How to test wp_cron?

This is kind of a stupid question...

I scheduled a action to run every hour:

if(!wp_next_scheduled('my_hourly_events'))
  wp_schedule_event(time(), 'hourly', 'my_hourly_events');

add_action('my_hourly_events', 'the_function_to_run');

function the_function_to_run(){
   echo 'it works!'; 
}

How can I test if this works without waiting an hour? :)

I tried adding wp_clear_scheduled_hook('my_hourly_events'); before this code and adding wp_cron() after, but I don't see my function running...

edit:

ok, I added a trigger_error() inside my function, checked out the apache error log, and it's there :)

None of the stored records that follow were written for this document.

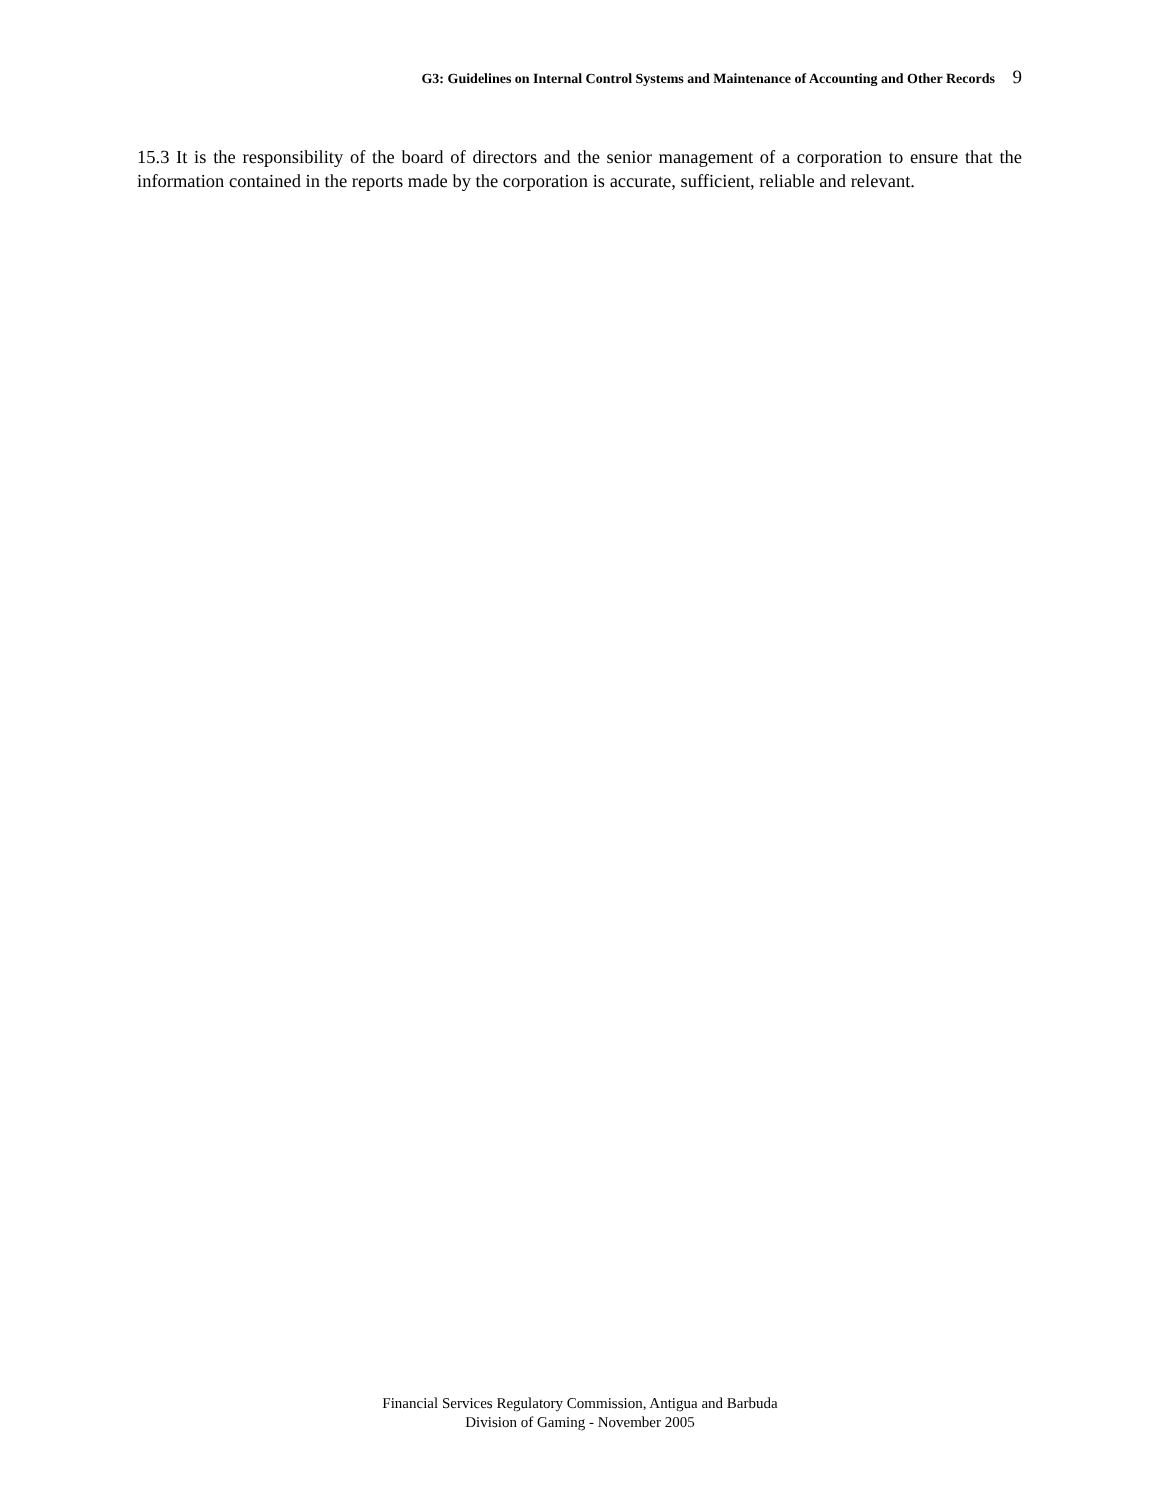G3: Guidelines on Internal Control Systems and Maintenance of Accounting and Other Records 9
15.3 It is the responsibility of the board of directors and the senior management of a corporation to ensure that the information contained in the reports made by the corporation is accurate, sufficient, reliable and relevant.
Financial Services Regulatory Commission, Antigua and Barbuda
Division of Gaming - November 2005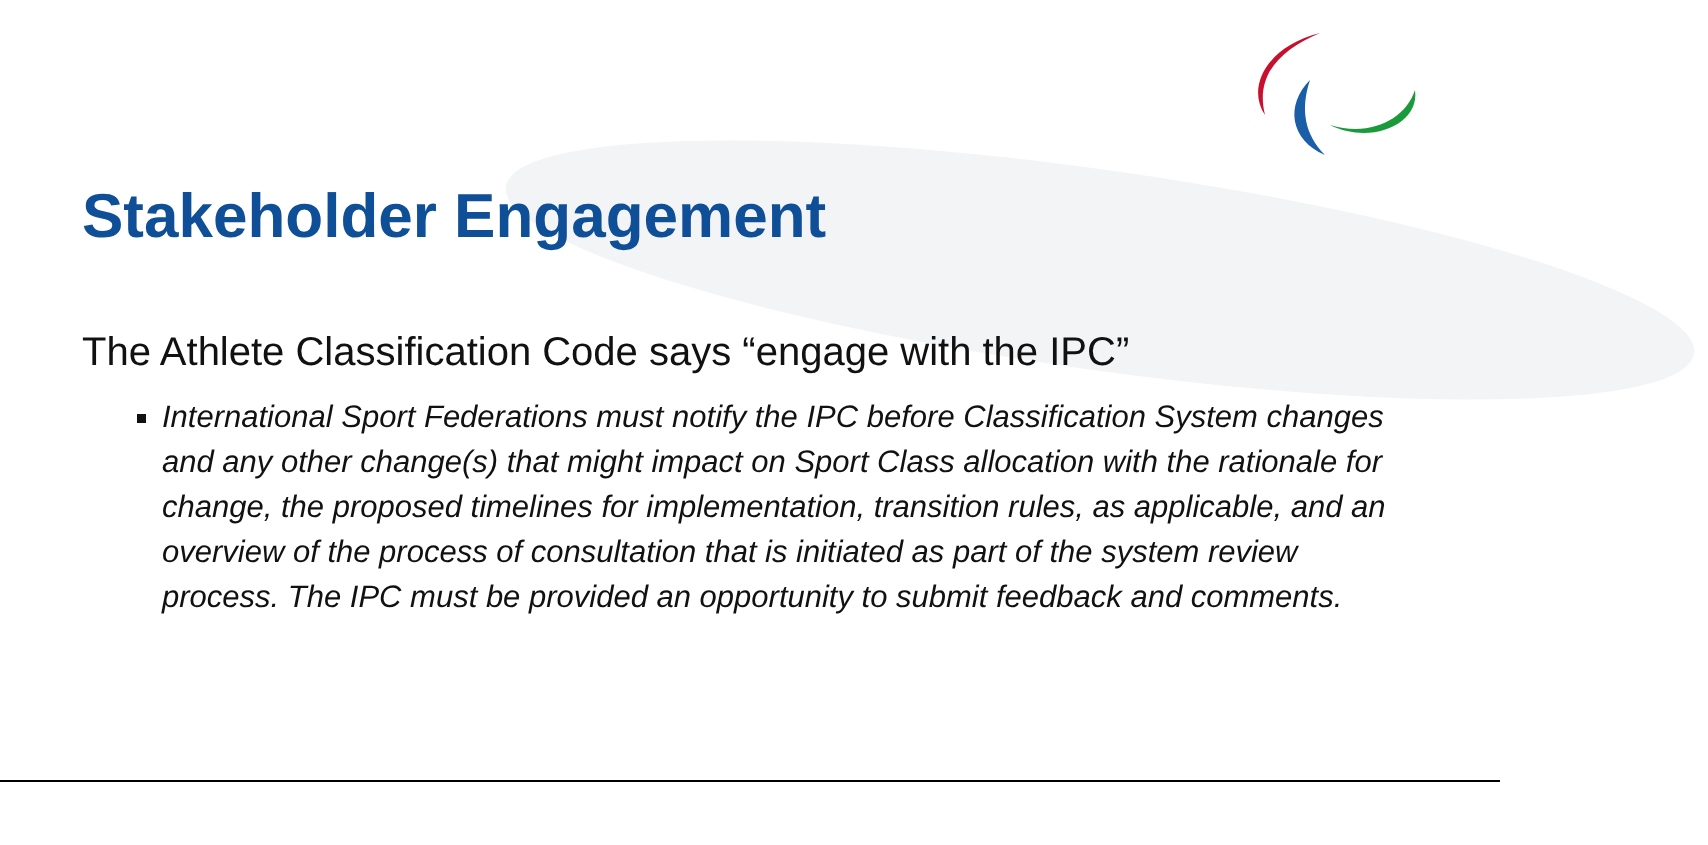Stakeholder Engagement
The Athlete Classification Code says “engage with the IPC”
International Sport Federations must notify the IPC before Classification System changes and any other change(s) that might impact on Sport Class allocation with the rationale for change, the proposed timelines for implementation, transition rules, as applicable, and an overview of the process of consultation that is initiated as part of the system review process. The IPC must be provided an opportunity to submit feedback and comments.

So now I'm even more confused:

  • How can the wp-cron run in the background? because apparently that's what happens if I see no output...

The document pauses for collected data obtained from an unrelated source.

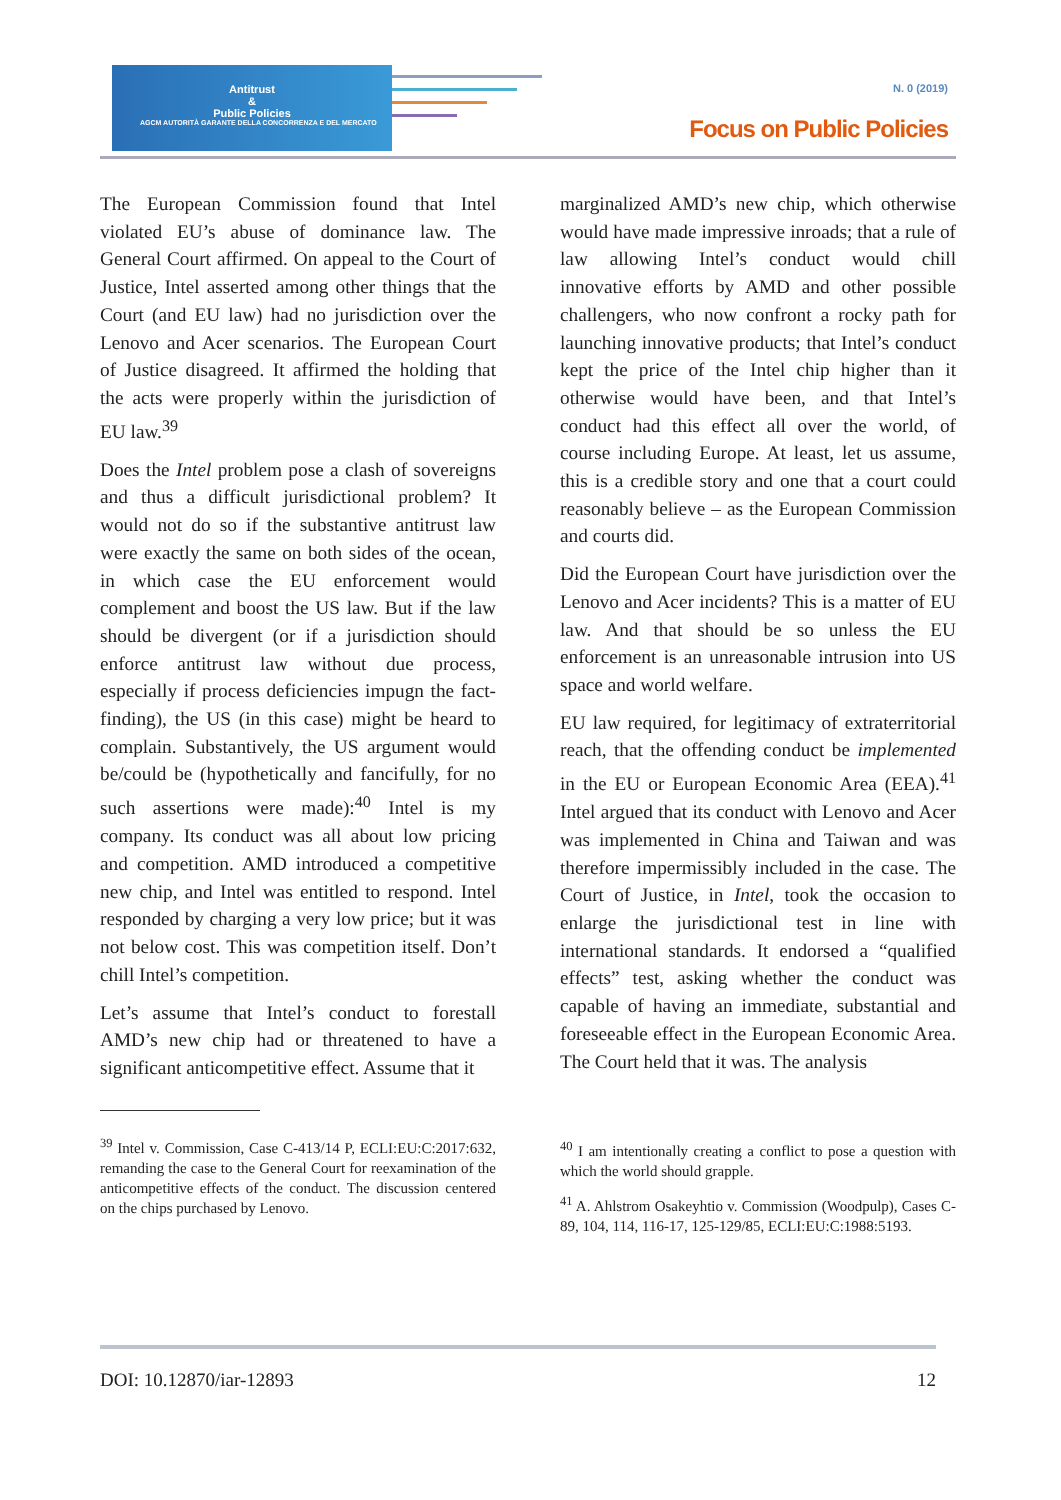Antitrust
&
Public Policies
AGCM AUTORITÀ GARANTE DELLA CONCORRENZA E DEL MERCATO
N. 0 (2019)
Focus on Public Policies
The European Commission found that Intel violated EU’s abuse of dominance law. The General Court affirmed. On appeal to the Court of Justice, Intel asserted among other things that the Court (and EU law) had no jurisdiction over the Lenovo and Acer scenarios. The European Court of Justice disagreed. It affirmed the holding that the acts were properly within the jurisdiction of EU law.<sup>39</sup>
Does the Intel problem pose a clash of sovereigns and thus a difficult jurisdictional problem? It would not do so if the substantive antitrust law were exactly the same on both sides of the ocean, in which case the EU enforcement would complement and boost the US law. But if the law should be divergent (or if a jurisdiction should enforce antitrust law without due process, especially if process deficiencies impugn the fact-finding), the US (in this case) might be heard to complain. Substantively, the US argument would be/could be (hypothetically and fancifully, for no such assertions were made):<sup>40</sup> Intel is my company. Its conduct was all about low pricing and competition. AMD introduced a competitive new chip, and Intel was entitled to respond. Intel responded by charging a very low price; but it was not below cost. This was competition itself. Don’t chill Intel’s competition.
Let’s assume that Intel’s conduct to forestall AMD’s new chip had or threatened to have a significant anticompetitive effect. Assume that it
<sup>39</sup> Intel v. Commission, Case C-413/14 P, ECLI:EU:C:2017:632, remanding the case to the General Court for reexamination of the anticompetitive effects of the conduct. The discussion centered on the chips purchased by Lenovo.
marginalized AMD’s new chip, which otherwise would have made impressive inroads; that a rule of law allowing Intel’s conduct would chill innovative efforts by AMD and other possible challengers, who now confront a rocky path for launching innovative products; that Intel’s conduct kept the price of the Intel chip higher than it otherwise would have been, and that Intel’s conduct had this effect all over the world, of course including Europe. At least, let us assume, this is a credible story and one that a court could reasonably believe – as the European Commission and courts did.
Did the European Court have jurisdiction over the Lenovo and Acer incidents? This is a matter of EU law. And that should be so unless the EU enforcement is an unreasonable intrusion into US space and world welfare.
EU law required, for legitimacy of extraterritorial reach, that the offending conduct be implemented in the EU or European Economic Area (EEA).<sup>41</sup> Intel argued that its conduct with Lenovo and Acer was implemented in China and Taiwan and was therefore impermissibly included in the case. The Court of Justice, in Intel, took the occasion to enlarge the jurisdictional test in line with international standards. It endorsed a “qualified effects” test, asking whether the conduct was capable of having an immediate, substantial and foreseeable effect in the European Economic Area. The Court held that it was. The analysis
<sup>40</sup> I am intentionally creating a conflict to pose a question with which the world should grapple.
<sup>41</sup> A. Ahlstrom Osakeyhtio v. Commission (Woodpulp), Cases C-89, 104, 114, 116-17, 125-129/85, ECLI:EU:C:1988:5193.
DOI: 10.12870/iar-12893 12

  • this doesn't seem to work in a object context; why?

Topic wp-cron actions cron events Wordpress

Category Web


wp-cli is another way:

Listing Events

> wp cron event list
+-------------------+---------------------+-----------------------+---------------+
| hook              | next_run_gmt        | next_run_relative     | recurrence    |
+-------------------+---------------------+-----------------------+---------------+
| wp_update_plugins | 2020-04-14 08:11:38 | 7 hours 24 minutes    | 12 hours      |
| wp_update_themes  | 2020-04-14 08:11:38 | 7 hours 24 minutes    | 12 hours      |
| wcsc_prime_sites  | 2020-04-14 17:00:55 | 16 hours 13 minutes   | 1 day         |
+-------------------+---------------------+-----------------------+---------------+

Schedule an Event

> wp cron event schedule wp_update_plugins "now +5 seconds"
Success: Scheduled event with hook 'wp_update_plugins' for 2020-04-14 00:43:54 GMT.

Then you can visit the front-end of the site and refresh a couple times to make sure it's triggered. Then run list again to see that it's no longer scheduled.

Run Directly in Terminal

> wp cron event run wcsc_prime_sites
Executed the cron event 'wcsc_prime_sites' in 0.805s.
Success: Executed a total of 1 cron event.

One quirk to be aware of is that wp-cli runs in the wp-admin context, but WP Cron runs on the front end. That usually isn't a problem, but when you're writing jobs, make sure that you require() any wp-admin/includes files that your code expects to be loaded.

If you don't, then the job will work fine in wp-cli, but will produce a fatal error when running normally.

Other commands

Run wp help cron for more details.


My favorite plugin for that is Core Control which has very nice module for display of what is going in the cron - which events are set up, when are they next firing, etc.

On getting your hands dirty level see _get_cron_array(), which returns internal stored data for cron events (top level of keys are timestamps).